Here is the uncomfortable part. That apprentice work, the variants, the redlines, the fortieth state, is a lot of what generates well now. I watch it happen on my own project. Agents do the apprentice-shaped work on my learning engine, and they do it fast, without needing the work to teach them anything. The economic case for hiring a person to do it gets thinner every quarter, and the Stanford data suggests companies have noticed.
The mistake hiding in the efficiency
If the apprentice work goes to machines, the production loss is small. The apprentices were never the engine of output. What disappears is the mistake-making, and with it one of the most dependable ways the industry had to grow judgment.

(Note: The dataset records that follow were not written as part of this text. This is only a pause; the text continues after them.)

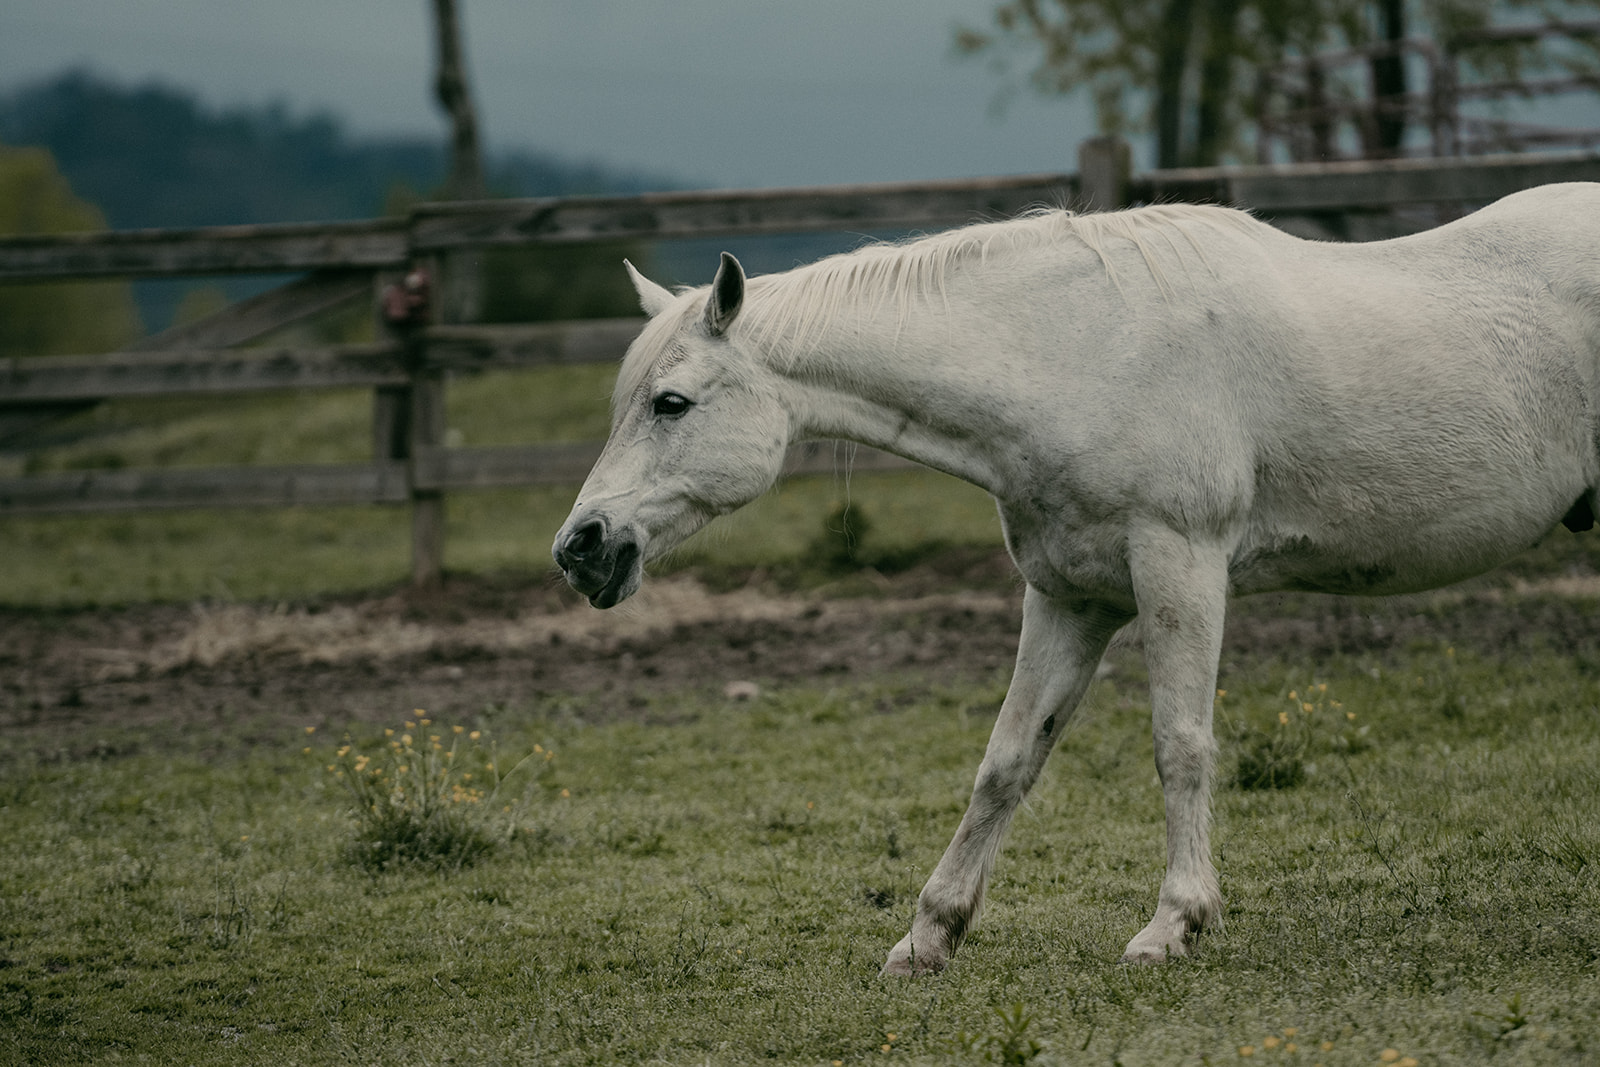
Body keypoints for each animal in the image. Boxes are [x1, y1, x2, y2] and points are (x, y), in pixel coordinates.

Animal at [556, 185, 1600, 979]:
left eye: (672, 402)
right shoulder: (1071, 596)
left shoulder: (1180, 565)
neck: (1076, 353)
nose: (581, 547)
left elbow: (1181, 746)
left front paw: (1173, 924)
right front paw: (926, 938)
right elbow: (1007, 760)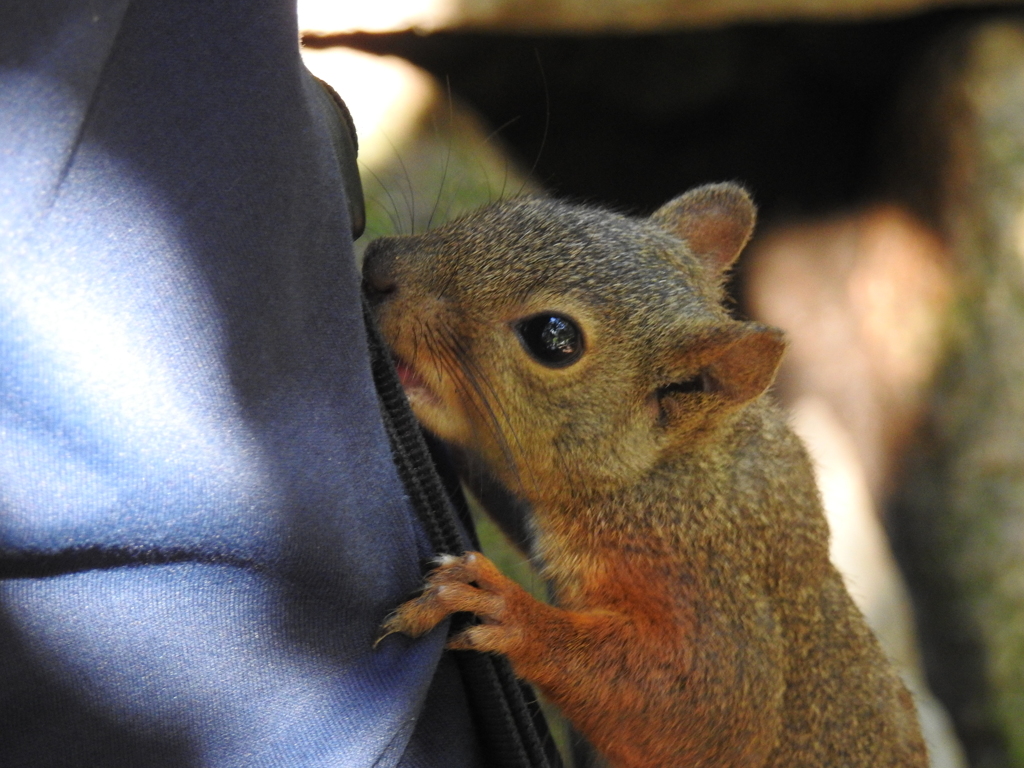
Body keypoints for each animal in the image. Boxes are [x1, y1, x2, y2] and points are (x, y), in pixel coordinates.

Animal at [366, 185, 929, 768]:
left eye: (553, 338)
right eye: (510, 210)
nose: (379, 266)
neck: (665, 474)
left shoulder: (703, 581)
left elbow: (706, 716)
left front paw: (503, 609)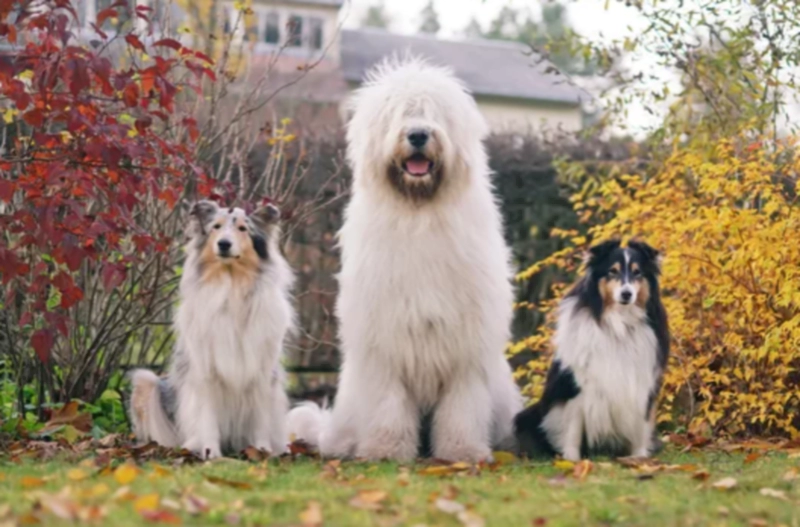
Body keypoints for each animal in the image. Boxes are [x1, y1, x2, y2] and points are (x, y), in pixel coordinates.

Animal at [130, 202, 296, 462]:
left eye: (243, 229)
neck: (232, 287)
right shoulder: (205, 369)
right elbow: (206, 415)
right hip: (145, 382)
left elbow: (260, 417)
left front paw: (262, 451)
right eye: (216, 227)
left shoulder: (262, 370)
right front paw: (210, 453)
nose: (224, 244)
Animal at [288, 57, 524, 462]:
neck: (419, 215)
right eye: (398, 112)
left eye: (435, 112)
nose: (417, 134)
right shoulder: (386, 338)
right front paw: (386, 449)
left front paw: (461, 451)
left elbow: (462, 405)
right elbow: (389, 401)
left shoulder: (466, 346)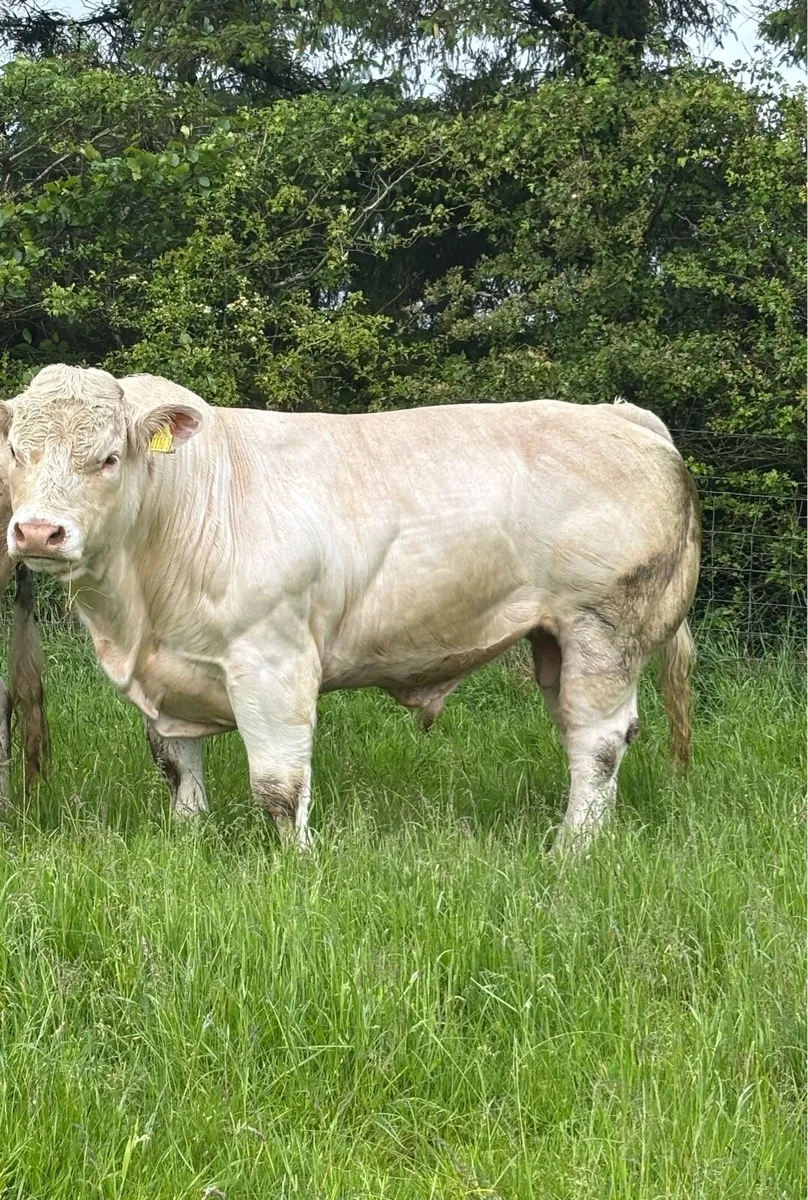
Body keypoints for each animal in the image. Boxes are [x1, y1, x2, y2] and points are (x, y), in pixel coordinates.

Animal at [1, 365, 700, 851]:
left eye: (109, 458)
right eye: (15, 453)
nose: (37, 533)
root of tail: (622, 415)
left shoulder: (273, 659)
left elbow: (279, 785)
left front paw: (297, 863)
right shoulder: (166, 672)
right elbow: (177, 766)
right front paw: (188, 839)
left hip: (604, 626)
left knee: (598, 741)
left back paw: (571, 849)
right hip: (554, 637)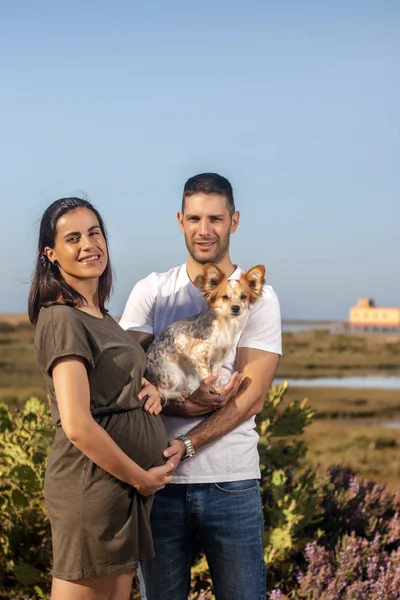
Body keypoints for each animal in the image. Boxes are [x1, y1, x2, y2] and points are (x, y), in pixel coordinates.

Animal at [145, 264, 266, 400]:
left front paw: (218, 388)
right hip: (174, 372)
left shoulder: (218, 359)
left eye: (243, 297)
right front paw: (212, 389)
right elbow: (208, 375)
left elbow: (216, 376)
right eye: (225, 297)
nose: (236, 308)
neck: (225, 323)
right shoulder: (199, 355)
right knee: (160, 391)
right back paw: (179, 394)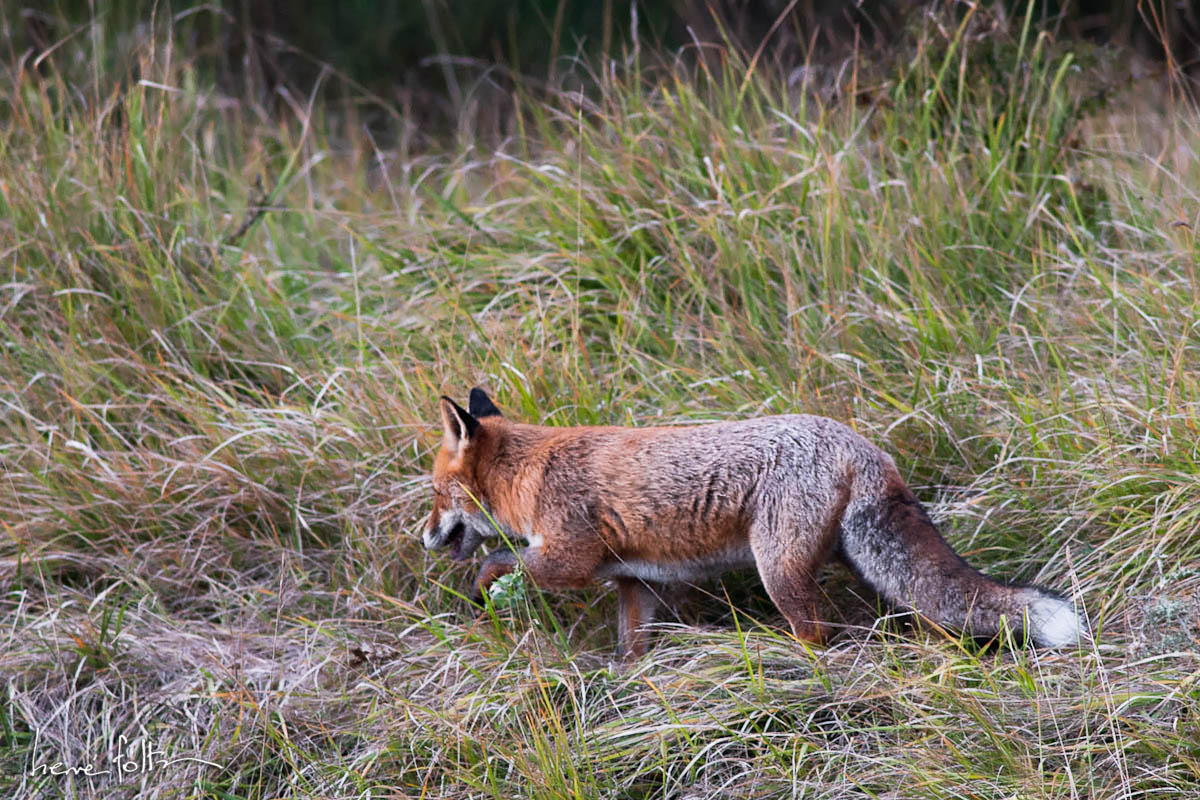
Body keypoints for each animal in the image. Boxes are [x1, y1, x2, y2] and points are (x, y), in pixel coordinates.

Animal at [427, 388, 1084, 657]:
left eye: (435, 495)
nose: (426, 537)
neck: (533, 474)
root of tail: (861, 446)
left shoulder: (568, 559)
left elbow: (498, 559)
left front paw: (481, 592)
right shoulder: (633, 582)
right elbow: (629, 648)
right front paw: (626, 685)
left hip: (778, 571)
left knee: (818, 635)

I do not think most organizations are choosing this consciously. Each individual decision is locally sensible. Why hire a junior to draw states an agent drafts in minutes? But sum five years of locally sensible decisions and you get a cohort that never existed, and seniors are rarely hired into existence, they are mostly grown out of cohorts. The companies skipping juniors today are spending down an inheritance of judgment that earlier, less efficient years paid for, and the bill arrives around 2031 with no sender's address on it.
Can judgment grow without the years of mistakes?
The honest answer is that I do not know, and I distrust both confident camps.
Maybe the apprenticeship just moves. The juniors I would hire today spend their early years reviewing machine output instead of producing drafts, and the mistakes that teach them happen in the review queue. Something like this happens on my own platform, where the review work is where all the learning lives. But reviewing requires the very judgment it is supposed to build, which is the old chicken-and-egg of senior work arriving before senior skill. An apprenticeship of pure review might produce people who can spot wrongness without being able to produce rightness. I genuinely cannot tell yet.
Or maybe the ladder shortens. The optimistic case says tools collapse the years between novice and competent, the way they have for solo builders, and 2031's seniors will simply have grown faster. There is something to this. The person who builds three real products with agents by age 24 has seen more full lifecycles than I had at 30. What that person has not seen is consequences arriving slowly, a design decision rotting over two years, an organization bending a product against its intent. Some lessons are time-locked, and I suspect the time-locked ones are disproportionately what we pay seniors for.
What I would do about it
If I ran a design org today I would keep hiring juniors and change what I hire them into. Pair every junior with the machine output stream, make them the person who must say why something is wrong before a senior confirms it, and protect a slice of real production work for human hands, deliberately, the way teaching hospitals protect procedures for residents even when the attending is faster. It costs efficiency on purpose. Teaching always has.
I might be wrong about the scale of all this. Official projections still expect these professions to grow over the decade, and the industry has absorbed scares before. But growth in headcount does not contradict a hollowing of the entry rung, the Stanford data shows exactly that combination, and only one of those problems fixes itself. If the seniors of 2031 are going to exist, somebody has to be paying for their mistakes in 2026. I am curious, and a little worried, about who that somebody turns out to be.